Pocas cosas hay más feas.

(Nota: Se hace uso genérico del masculino para designar la clase sin distinción de sexos.)

Ya lo dice San Agustín: El Señor no se refiere a lo que sale de la boca como tal, sino a lo que sale del corazón. Puede que sea un mal pensamiento, y mancharía al hombre igualmente.
Una de las cosas más destructivas que puede salir del corazón y mancharme es la crítica. Nosotros que somos padres, cuando contemplamos a nuestros hijos que se critican el uno al otro, o cuando un hermano habla mal de otro, nos produce dolor. Queremos que nuestros hijos se miren con buenos ojos, se admiren mutuamente, se echen de menos, aprendan unos de otros, se ayuden… hablen bien unos de otros. Pues cuánto más nuestro Padre celestial, querrá que bendigamos (digamos bien) de nuestros hermanos.
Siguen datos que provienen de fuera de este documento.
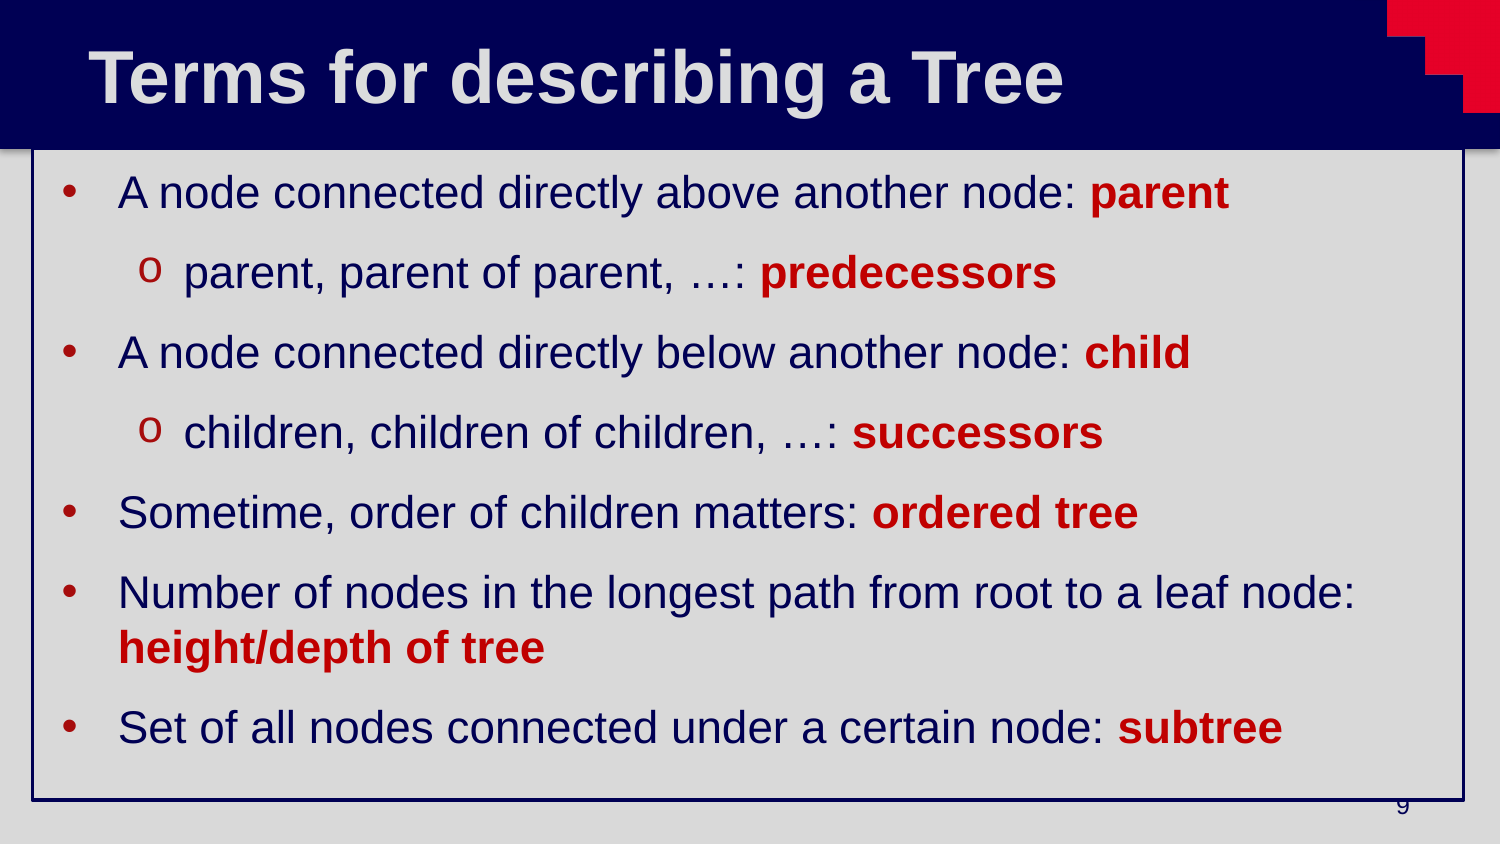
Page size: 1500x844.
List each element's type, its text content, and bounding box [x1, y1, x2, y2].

slide_number 9 [1074, 782, 1425, 827]
list A node connected directly above another node: parent parent, parent of parent, …: predecessors A node connected directly below another node: child children, children of children, …: successors Sometime, order of children matters: ordered tree Number of nodes in the longest path from root to a leaf node: height/depth of tree Set of all nodes connected under a certain node: subtree [31, 146, 1465, 802]
picture [1387, 0, 1500, 113]
title Terms for describing a Tree [0, 0, 1356, 150]
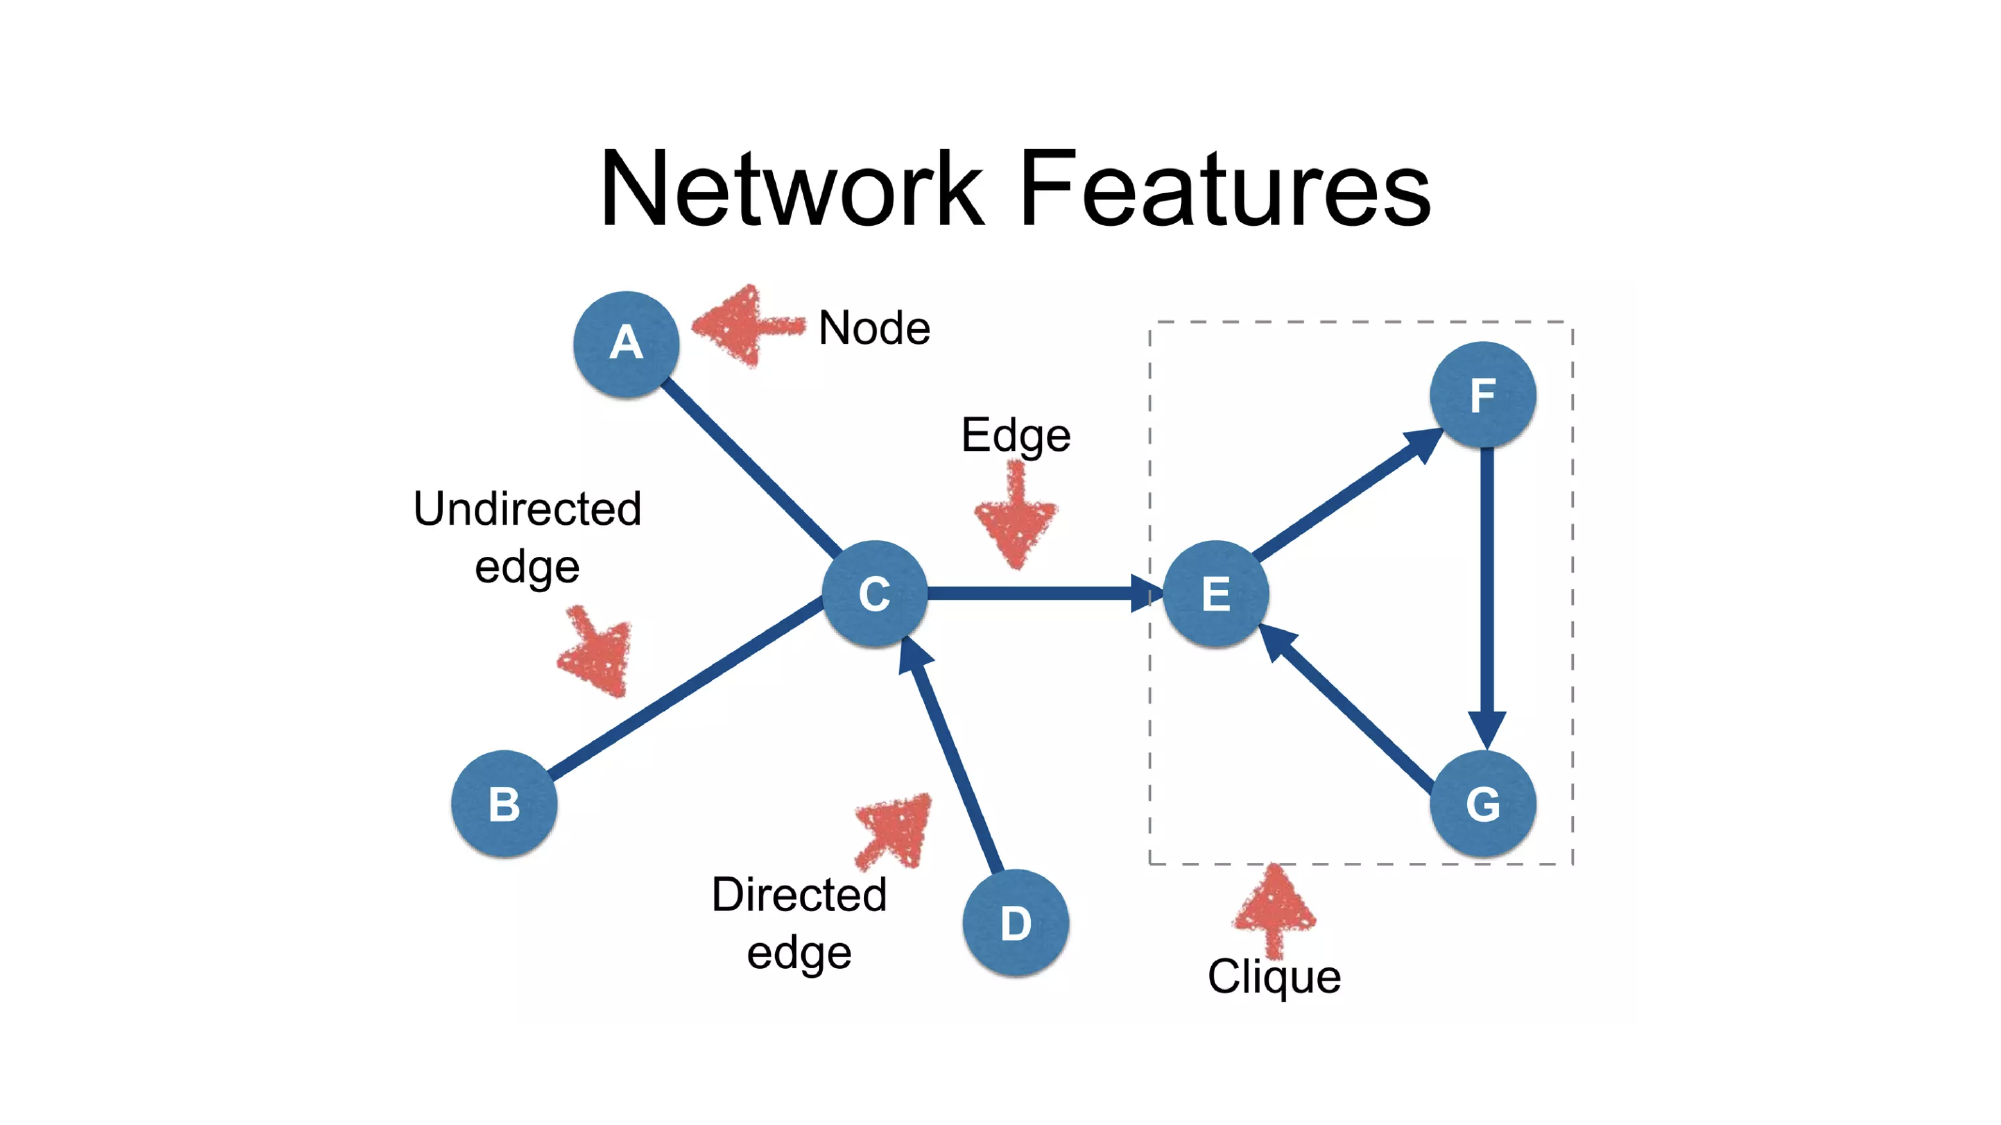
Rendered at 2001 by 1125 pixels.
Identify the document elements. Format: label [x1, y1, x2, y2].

picture [362, 100, 1638, 1024]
Y hay un hermano muy especial, con el que Él ha querido que me lleve especialmente bien, que admire, que aprenda de él/ella, que hable bien de él/ella, con un respeto exquisito. Y ese hermano es mi esposo, con el que Dios quiere que construya una comunión de personas muy especial, muy profunda y muy íntima. Pocas cosas hay más feas que hablar mal de mi esposo, que, en el fondo es hablar mal de mí mismo. No seamos ciegos que guiemos a nuestros hijos hacia el hoyo, mostrémosles la belleza del plan de Dios en nosotros. Esta planta, la de nuestro matrimonio y nuestra familia, la ha plantado nuestro Padre celestial, y no debe ser arrancada nunca. Hay que mirar la manera de que dé fruto abundante.

Aterrizado a la vida matrimonial:

Alicia (Madre de Pedro): Pedro, tu mujer es un poco mandona ¿No?. Siempre llamándote para hacerte encarguitos. Me da mucha pena de ti, hijo. ¿Por qué no le dices algo?.
Pedro: Perdona, Mamá. Sé que te debo un respeto enorme, pero no te voy a consentir que hables así de mi esposa. A mí me parece que es una maravilla de mujer. Tiene sus defectos como todos, como yo mismo, pero la quiero tal como es y ahora es mi vida y mi prioridad. Tenemos que construir un matrimonio precioso juntos.
Ana: Tía, tu marido es un moro. No le gusta nunca que salgas con nosotras. No sabes la que te perdiste el viernes pasado. Lo pasamos genial.
María: Perdona Ana. Mi marido es un hombre maravilloso. No quiero que vuelvas a criticarlo en mi presencia. A mí me gusta tal como es y le quiero con locura. Y desde luego que prefiero mil veces haber estado con él el viernes, por muy bien que os lo hayáis pasado.
Ana: ¡Ay hija! Cómo estás de empalagosa con tu maridito… Siempre juntos, siempre juntos…

Madre,

Bendecir a mi esposo es bendecirme a mí mismo, porque mi esposo es parte de mí. Sé que Dios es un Padre bueno, y quiere que Sus hijos estén unidos. Tengo que hacer muchos sacrificios para purificar mi corazón y no mirar a mi esposo con malos ojos. Ayúdame Madre, a mirarle con el corazón limpio para ver a Dios en él/ella. Te lo pido, por Jesucristo nuestro Señor. Amén.